Diff4VS: HIV-inhibiting Molecules Generation with Classifier Guidance Diffusion for Virtual Screening
Journal:
arXiv
Published Date:
Jul 20, 2024
Abstract
The AIDS epidemic has killed 40 million people and caused serious global
problems. The identification of new HIV-inhibiting molecules is of great
importance for combating the AIDS epidemic. Here, the Classifier Guidance
Diffusion model and ligand-based virtual screening strategy are combined to
discover potential HIV-inhibiting molecules for the first time.

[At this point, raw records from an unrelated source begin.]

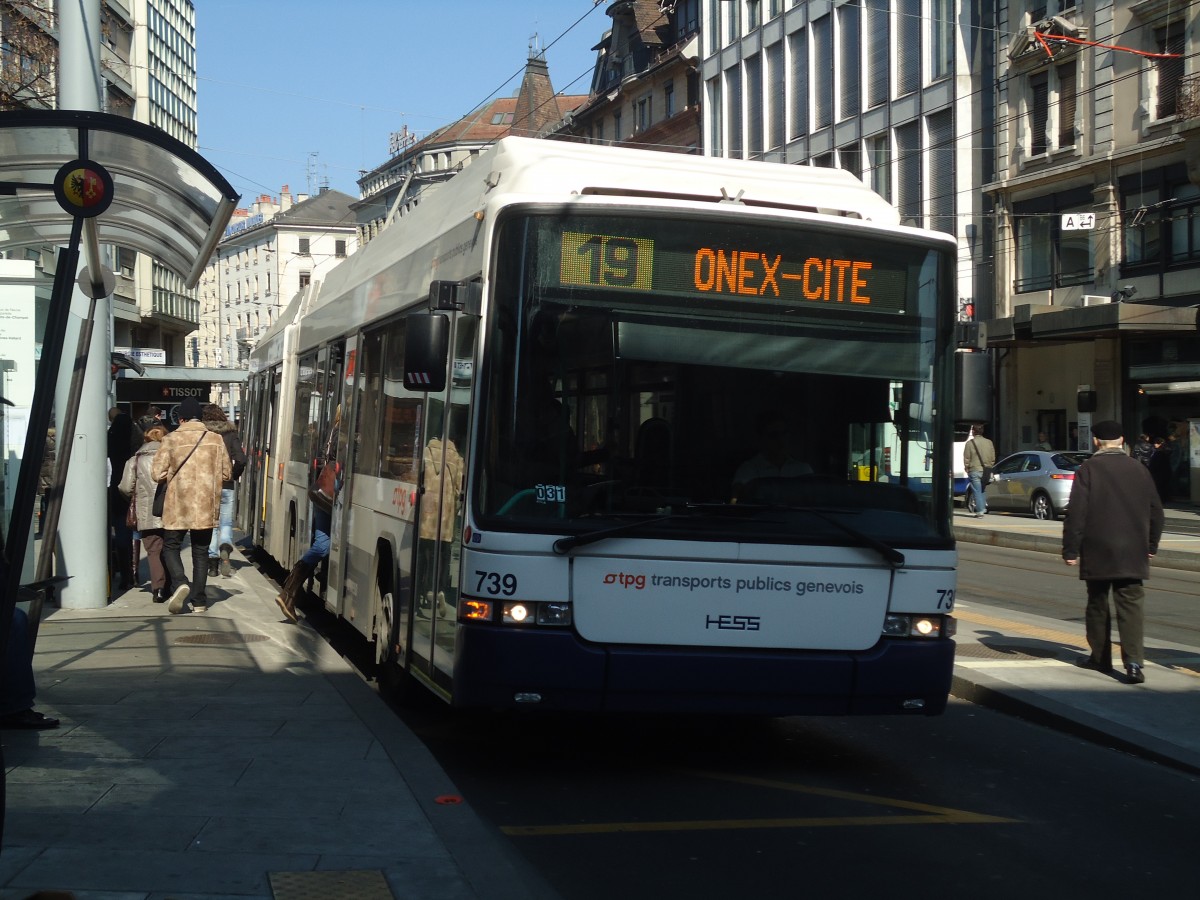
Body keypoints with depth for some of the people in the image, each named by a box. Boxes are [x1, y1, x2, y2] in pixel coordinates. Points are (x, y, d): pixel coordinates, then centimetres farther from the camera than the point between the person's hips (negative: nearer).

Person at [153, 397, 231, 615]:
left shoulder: (171, 439, -8)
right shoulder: (216, 440, 0)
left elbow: (157, 473, -8)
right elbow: (226, 473, 6)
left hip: (177, 508, -2)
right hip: (206, 508, 2)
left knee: (171, 547, 13)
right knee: (200, 552, 12)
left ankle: (180, 583, -13)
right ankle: (199, 601, 11)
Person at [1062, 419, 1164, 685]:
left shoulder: (1089, 470, -7)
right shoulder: (1139, 469, 6)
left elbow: (1077, 513, -11)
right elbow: (1156, 511, 13)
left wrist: (1070, 550, -6)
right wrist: (1151, 546, 24)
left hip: (1097, 553, -2)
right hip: (1132, 554, 2)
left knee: (1097, 605, 13)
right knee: (1130, 606, -2)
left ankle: (1100, 657, 22)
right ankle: (1134, 661, -16)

We call it
Diff4VS. An extra classifier is trained using the HIV molecule dataset, and the
gradient of the classifier is used to guide the Diffusion to generate
HIV-inhibiting molecules. Experiments show that Diff4VS can generate more
candidate HIV-inhibiting molecules than other methods. Inspired by ligand-based
virtual screening, a new metric DrugIndex is proposed. The DrugIndex is the
ratio of the proportion of candidate drug molecules in the generated molecule
to the proportion of candidate drug molecules in the training set. DrugIndex
provides a new evaluation method for evolving molecular generative models from
a pharmaceutical perspective. Besides, we report a new phenomenon observed when
using molecule generation models for virtual screening. Compared to real
molecules, the generated molecules have a lower proportion that is highly
similar to known drug molecules. We call it Degradation in molecule generation.
Based on the data analysis, the Degradation may result from the difficulty of
generating molecules with a specific structure in the generative model. Our
research contributes to the application of generative models in drug design
from method, metric, and phenomenon analysis.